What's going on is that the homophobia built in to trans ideology is becoming harder and harder to ignore.
Bergdorf’s rather arrogant adoption of ‘womanhood’ confirms just how many social groups lose out as a consequence of the trans hysteria. Gays, who are implicitly told that greater pride might lie in the surgical correction of their physical constitutions, and women, whose experiences are co-opted by born males. It seems to me that Bergdorf is using the language of ‘liberation’ to describe what other people more honestly refer to as ‘conversion’. Show me the difference between his ‘liberation’ from his feelings of gay shame and someone else’s ‘conversion’ from their shameful homosexuality.

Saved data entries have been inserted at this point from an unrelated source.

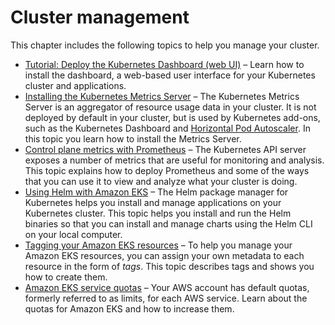 # Cluster management<a name="eks-managing"></a>

This chapter includes the following topics to help you manage your cluster\. 
+ [Tutorial: Deploy the Kubernetes Dashboard \(web UI\)](dashboard-tutorial.md) – Learn how to install the dashboard, a web\-based user interface for your Kubernetes cluster and applications\.
+ [Installing the Kubernetes Metrics Server](metrics-server.md) – The Kubernetes Metrics Server is an aggregator of resource usage data in your cluster\. It is not deployed by default in your cluster, but is used by Kubernetes add\-ons, such as the Kubernetes Dashboard and [Horizontal Pod Autoscaler](horizontal-pod-autoscaler.md)\. In this topic you learn how to install the Metrics Server\.
+ [Control plane metrics with Prometheus](prometheus.md) – The Kubernetes API server exposes a number of metrics that are useful for monitoring and analysis\. This topic explains how to deploy Prometheus and some of the ways that you can use it to view and analyze what your cluster is doing\. 
+ [Using Helm with Amazon EKS](helm.md) – The Helm package manager for Kubernetes helps you install and manage applications on your Kubernetes cluster\. This topic helps you install and run the Helm binaries so that you can install and manage charts using the Helm CLI on your local computer\. 
+ [Tagging your Amazon EKS resources](eks-using-tags.md) – To help you manage your Amazon EKS resources, you can assign your own metadata to each resource in the form of *tags*\. This topic describes tags and shows you how to create them\. 
+ [Amazon EKS service quotas](service-quotas.md) – Your AWS account has default quotas, formerly referred to as limits, for each AWS service\. Learn about the quotas for Amazon EKS and how to increase them\.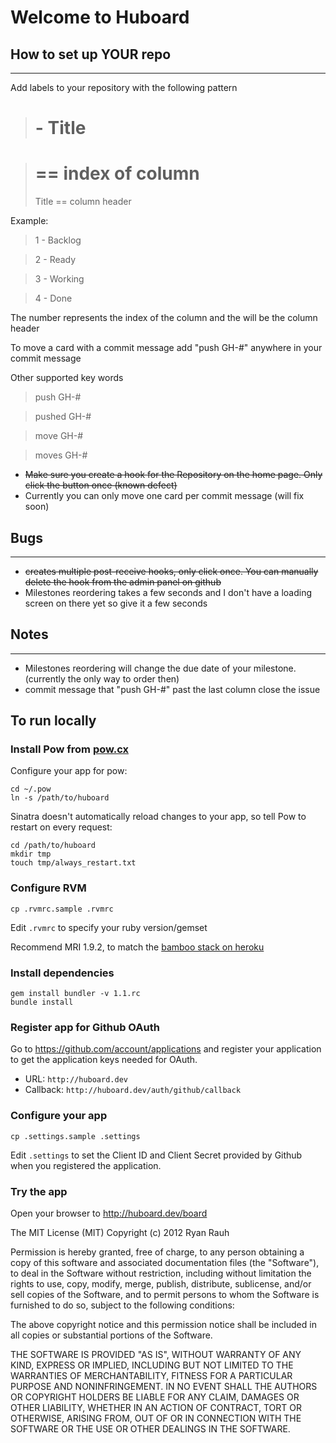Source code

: # Welcome to Huboard

How to set up YOUR repo
--------------------------
* * *

Add labels to your repository with the following pattern

>  # - Title

>  # == index of column
>  Title == column header

Example:

>  1 - Backlog

>  2 - Ready

>  3 - Working

>  4 - Done

The number represents the index of the column and the will be the column header

To move a card with a commit message add "push GH-#" anywhere in your commit message

Other supported key words

> push GH-#

> pushed GH-#

> move GH-#

> moves GH-#

* ~~Make sure you create a hook for the Repository on the home page. Only click the button once (known defect)~~
* Currently you can only move one card per commit message (will fix soon)


Bugs
--------------------------
* * *

* ~~creates multiple post-receive hooks, only click once. You can manually delete the hook from the admin panel on github~~
* Milestones reordering takes a few seconds and I don't have a loading screen on there yet so give it a few seconds


Notes
--------------------------
* * *

* Milestones reordering will change the due date of your milestone. (currently the only way to order then)
* commit message that "push GH-#" past the last column close the issue

## To run locally

### Install Pow from [pow.cx](http://pow.cx)

Configure your app for pow:

    cd ~/.pow
    ln -s /path/to/huboard

Sinatra doesn't automatically reload changes to your app, so tell Pow to restart on every request:

    cd /path/to/huboard
    mkdir tmp
    touch tmp/always_restart.txt

### Configure RVM

    cp .rvmrc.sample .rvmrc

Edit `.rvmrc` to specify your ruby version/gemset

Recommend MRI 1.9.2, to match the [bamboo stack on heroku](http://devcenter.heroku.com/articles/stack)

### Install dependencies

    gem install bundler -v 1.1.rc
    bundle install

### Register app for Github OAuth

Go to https://github.com/account/applications and register your
application to get the application keys needed for OAuth.

- URL: `http://huboard.dev`
- Callback: `http://huboard.dev/auth/github/callback`

### Configure your app

    cp .settings.sample .settings

Edit `.settings` to set the Client ID and Client Secret provided by
Github when you registered the application.

### Try the app

Open your browser to http://huboard.dev/board

The MIT License (MIT)
Copyright (c) 2012 Ryan Rauh

Permission is hereby granted, free of charge, to any person obtaining a copy of this software and associated documentation files (the "Software"), to deal in the Software without restriction, including without limitation the rights to use, copy, modify, merge, publish, distribute, sublicense, and/or sell copies of the Software, and to permit persons to whom the Software is furnished to do so, subject to the following conditions:

The above copyright notice and this permission notice shall be included in all copies or substantial portions of the Software.

THE SOFTWARE IS PROVIDED "AS IS", WITHOUT WARRANTY OF ANY KIND, EXPRESS OR IMPLIED, INCLUDING BUT NOT LIMITED TO THE WARRANTIES OF MERCHANTABILITY, FITNESS FOR A PARTICULAR PURPOSE AND NONINFRINGEMENT. IN NO EVENT SHALL THE AUTHORS OR COPYRIGHT HOLDERS BE LIABLE FOR ANY CLAIM, DAMAGES OR OTHER LIABILITY, WHETHER IN AN ACTION OF CONTRACT, TORT OR OTHERWISE, ARISING FROM, OUT OF OR IN CONNECTION WITH THE SOFTWARE OR THE USE OR OTHER DEALINGS IN THE SOFTWARE.
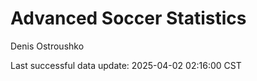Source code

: # Advanced Soccer Statistics
Denis Ostroushko

<!-- gfm -->

Last successful data update: 2025-04-02 02:16:00 CST
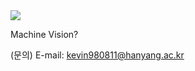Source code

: <img src="https://capsule-render.vercel.app/api?type=wave&color=A3DCBE&height=100&section=header&text=Guideline%20for%20beginner&fontSize=70" />

 Machine Vision?

(문의) E-mail: kevin980811@hanyang.ac.kr
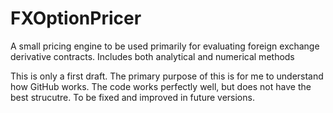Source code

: # FXOptionPricer
A small pricing engine to be used primarily for evaluating foreign exchange derivative contracts. Includes both analytical and numerical methods

This is only a first draft. The primary purpose of this is for me to understand how GitHub works. The code works perfectly well, but does not have the best strucutre. To be fixed and improved in future versions.
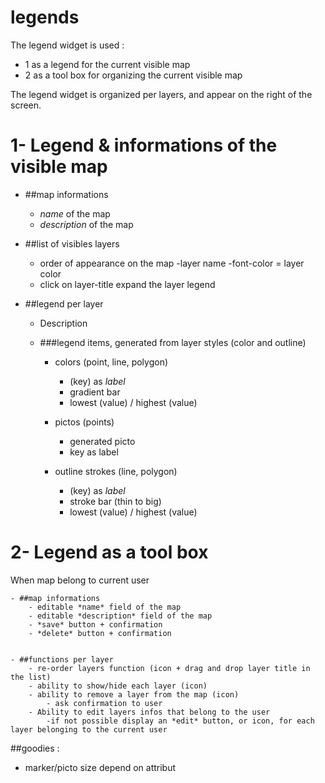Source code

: legends
=======

The legend widget is used :
- 1 as a legend for the current visible map
- 2 as a tool box for organizing the current visible map 

The legend widget is organized per layers, and appear on the right of the screen.


# 1- Legend & informations of the visible map

- ##map informations

	- *name* of the map
	- *description* of the map

- ##list of visibles layers 
	- order of appearance on the map
	-layer name
	-font-color = layer color
	- click on layer-title expand the layer legend 

- ##legend per layer 
	
	- Description
	
	- ###legend items, generated from layer styles (color and outline)

		- colors (point, line, polygon)
			- (key) as *label* 
			- gradient bar  
			- lowest (value) / highest (value) 

		- pictos (points)
			- generated picto
			- key as label


		- outline strokes (line, polygon)
			- (key) as *label*
			- stroke bar (thin to big)
			- lowest (value) / highest (value) 


# 2- Legend as a tool box
When map belong to current user

	- ##map informations
		- editable *name* field of the map
		- editable *description* field of the map
		- *save* button + confirmation
		- *delete* button + confirmation


	- ##functions per layer 
		- re-order layers function (icon + drag and drop layer title in the list)
		- ability to show/hide each layer (icon)
		- ability to remove a layer from the map (icon)
			- ask confirmation to user
		- Ability to edit layers infos that belong to the user 
			-if not possible display an *edit* button, or icon, for each layer belonging to the current user



##goodies :
- marker/picto size depend on attribut



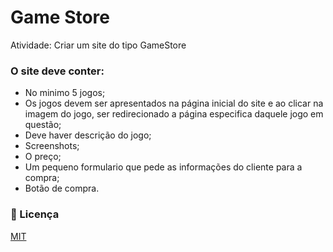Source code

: # Game Store
Atividade: Criar um site do tipo GameStore

### O site deve conter:
  * No minimo 5 jogos;
  * Os jogos devem ser apresentados na página inicial do site e ao clicar na imagem do jogo, ser redirecionado a página especifica daquele jogo em questão;
  * Deve haver descrição do jogo;
  * Screenshots;
  * O preço;
  * Um pequeno formulario que pede as informações do cliente para a compra;
  * Botão de compra.

### :memo: Licença
[MIT](LICENSE)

Indeed, if anything the trans ideology’s enticement of young gay men and lesbians into the shady sphere of surgical correction is worse than religious-style conversion therapy. There is always a way back for the young homosexual who believes that he has been converted to heterosexuality. There’s no way back for Munroe Bergdorf. He’s gone too far. He will never be a gay man again. That is tragic, in my view; a testament to how the ideal of gay liberation has been so thoroughly warped that it now means its opposite.